Below this task are records; return each one exactly and omit its images.

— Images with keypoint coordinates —
· · ·

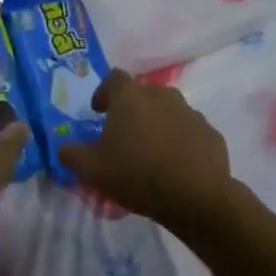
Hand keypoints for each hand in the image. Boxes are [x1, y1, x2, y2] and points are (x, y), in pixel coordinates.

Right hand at [58, 71, 235, 229]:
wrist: (196, 196)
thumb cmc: (136, 174)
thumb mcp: (91, 169)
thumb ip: (71, 154)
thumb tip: (64, 148)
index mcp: (131, 97)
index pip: (114, 78)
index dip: (104, 92)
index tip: (99, 111)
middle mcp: (162, 96)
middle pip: (143, 95)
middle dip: (131, 111)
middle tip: (123, 137)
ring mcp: (191, 113)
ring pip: (168, 112)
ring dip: (157, 126)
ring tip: (150, 154)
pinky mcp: (211, 134)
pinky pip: (190, 133)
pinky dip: (180, 143)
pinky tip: (175, 166)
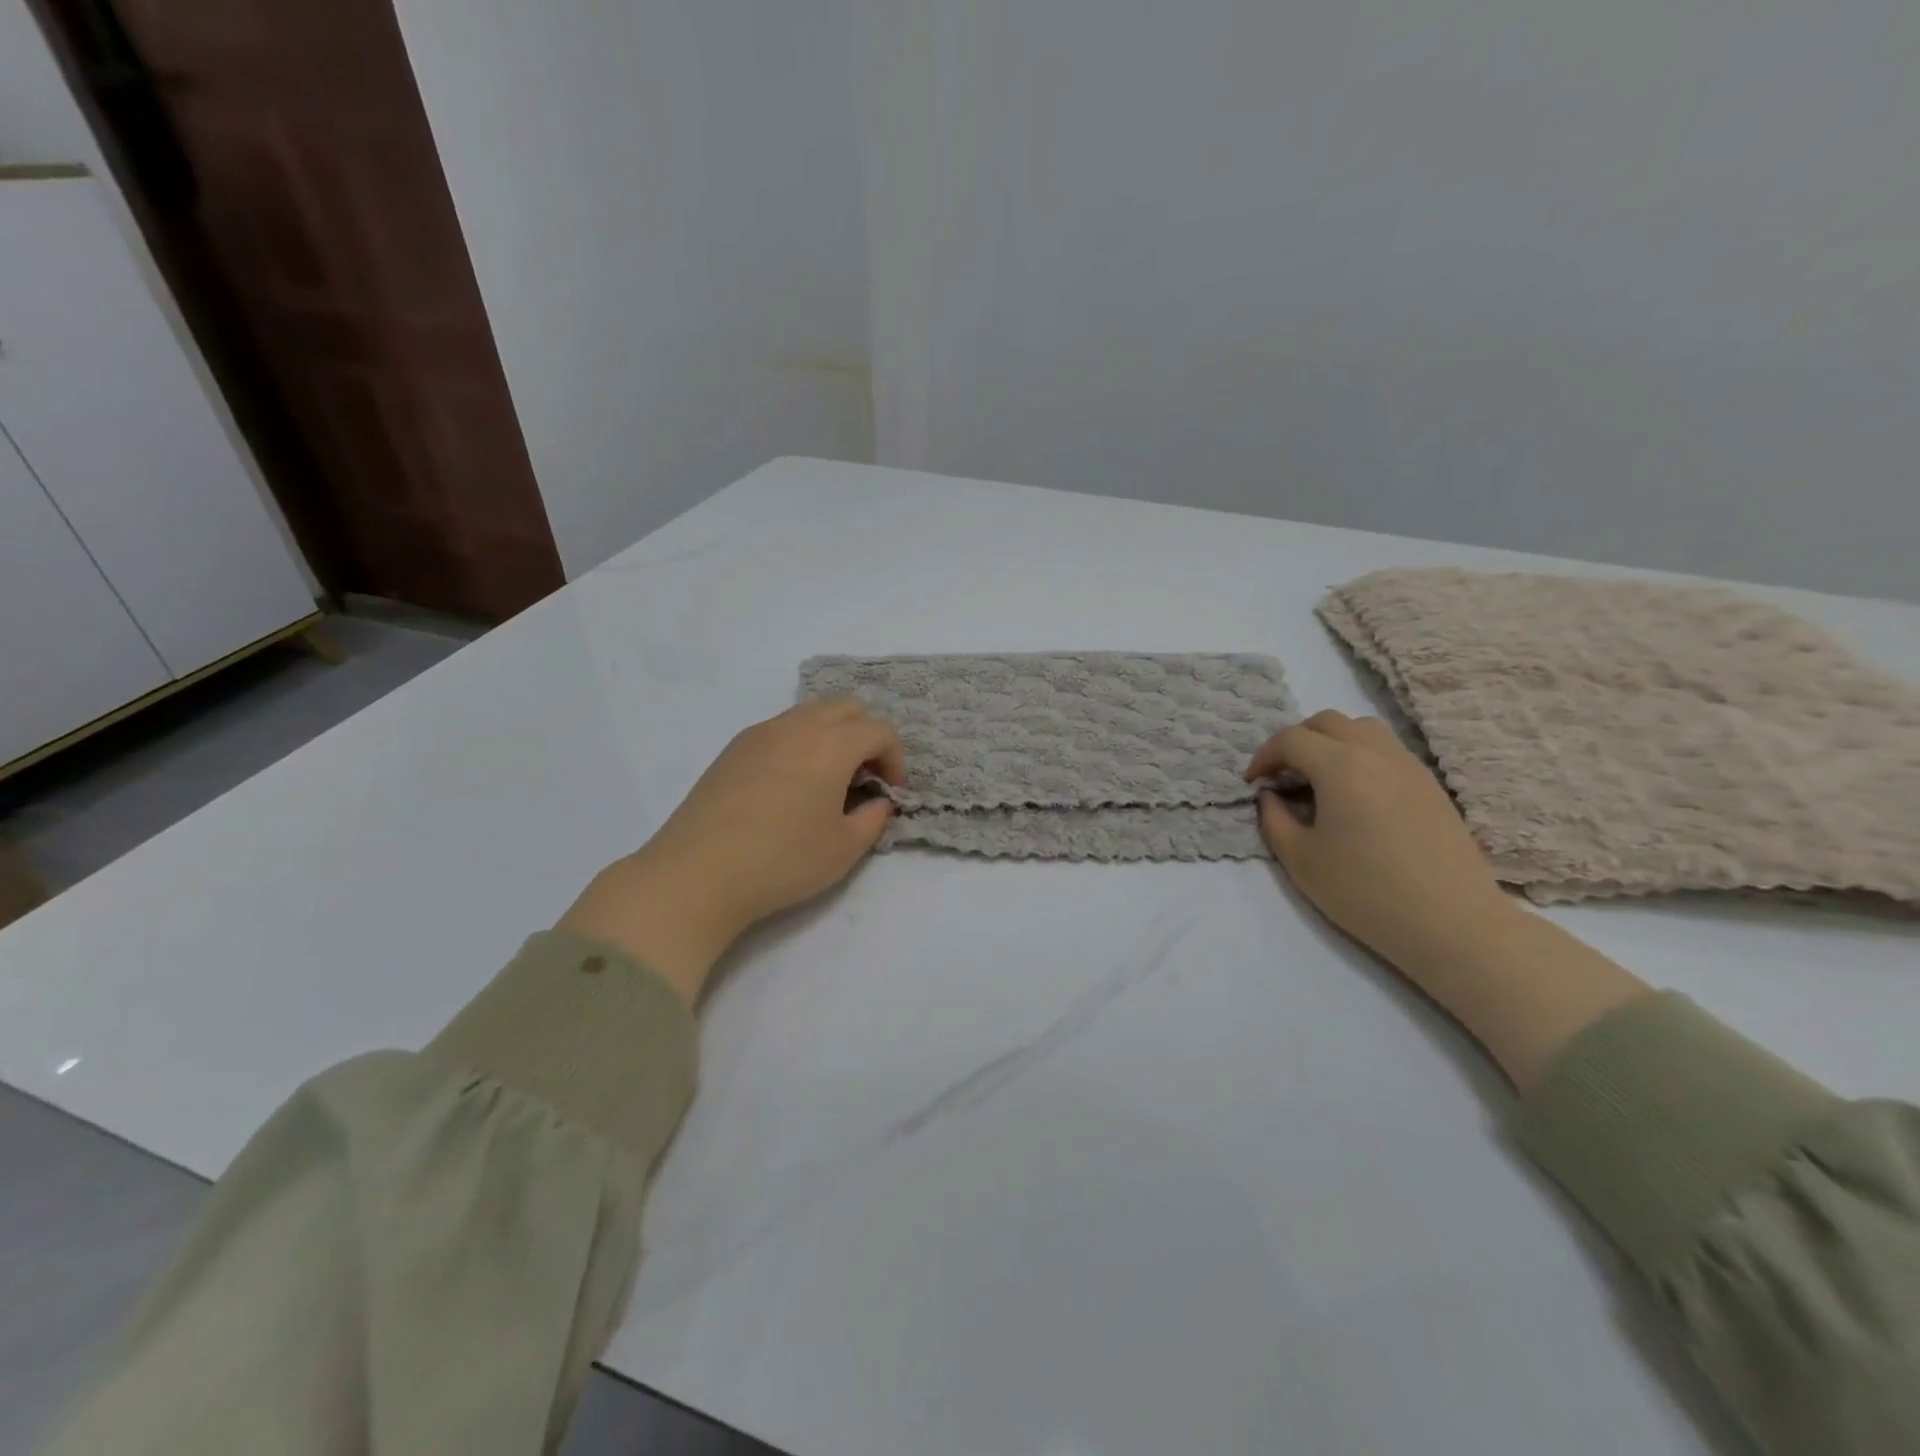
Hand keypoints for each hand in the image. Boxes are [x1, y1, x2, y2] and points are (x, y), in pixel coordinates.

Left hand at [559, 700, 903, 1002]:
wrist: (697, 874)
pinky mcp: (735, 747)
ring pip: (812, 712)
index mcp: (831, 745)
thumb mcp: (844, 850)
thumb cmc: (781, 862)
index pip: (880, 729)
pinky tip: (790, 785)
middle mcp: (798, 726)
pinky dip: (801, 742)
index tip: (890, 792)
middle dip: (867, 736)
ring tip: (828, 780)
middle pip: (847, 707)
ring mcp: (761, 732)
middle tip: (864, 778)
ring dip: (833, 735)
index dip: (895, 758)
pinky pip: (782, 728)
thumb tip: (879, 801)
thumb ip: (874, 819)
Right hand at [1247, 709, 1647, 1090]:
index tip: (1253, 783)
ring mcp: (1409, 766)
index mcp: (1340, 766)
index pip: (1291, 739)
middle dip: (1295, 741)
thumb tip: (1270, 796)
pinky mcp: (1430, 785)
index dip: (1264, 757)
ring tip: (1318, 778)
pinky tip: (1354, 796)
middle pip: (1327, 722)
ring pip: (1362, 729)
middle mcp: (1376, 753)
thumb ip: (1274, 819)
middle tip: (1282, 775)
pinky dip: (1359, 756)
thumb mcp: (1301, 860)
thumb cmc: (1366, 892)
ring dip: (1331, 742)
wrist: (1452, 923)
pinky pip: (1387, 750)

· · ·

— COMPLETED EXERCISE —
Hand keypoints for each hand in the image. Boxes are [x1, y1, x2, y2] and points are (x, y), in pixel coordinates.

Right hand at [58, 71, 235, 229]:
wrist: (196, 196)
thumb cmc: (136, 174)
thumb mcp: (91, 169)
thumb ip: (71, 154)
thumb tip: (64, 148)
index mcp: (131, 97)
index pip: (114, 78)
index dip: (104, 92)
index tip: (99, 111)
middle mcp: (162, 96)
middle pip: (143, 95)
middle dip: (131, 111)
middle tip: (123, 137)
ring mcp: (191, 113)
ring pip: (168, 112)
ring dip: (157, 126)
ring tip: (150, 154)
pinky mcp: (211, 134)
pinky pip: (190, 133)
pinky dip: (180, 143)
pinky tip: (175, 166)
Hand keypoints for each hand in the image. Boxes are [x1, y1, x2, y2] and points are (x, y), in pixel coordinates.

Left hand at [559, 700, 903, 1002]:
wrist: (697, 874)
pinky mcp: (735, 747)
ring pip: (812, 712)
index mcp: (831, 745)
thumb mcp: (844, 850)
thumb cmc: (781, 862)
index pip: (880, 729)
pinky tip: (790, 785)
middle mcp: (798, 726)
pinky dip: (801, 742)
index tip: (890, 792)
middle dip: (867, 736)
ring tip: (828, 780)
middle pip: (847, 707)
ring mcp: (761, 732)
middle tip: (864, 778)
ring dip: (833, 735)
index dip: (895, 758)
pinky pip: (782, 728)
thumb tip: (879, 801)
thumb ip: (874, 819)
Right hand at [1247, 709, 1647, 1090]:
index tip: (1253, 783)
ring mcp: (1409, 766)
index mcp: (1340, 766)
index pip: (1291, 739)
middle dip: (1295, 741)
thumb tip: (1270, 796)
pinky mcp: (1430, 785)
index dip: (1264, 757)
ring tip: (1318, 778)
pinky tip: (1354, 796)
middle pip: (1327, 722)
ring pip: (1362, 729)
middle mcp: (1376, 753)
thumb ip: (1274, 819)
middle tip: (1282, 775)
pinky dip: (1359, 756)
thumb mcp: (1301, 860)
thumb cmc: (1366, 892)
ring dip: (1331, 742)
wrist: (1452, 923)
pinky pip: (1387, 750)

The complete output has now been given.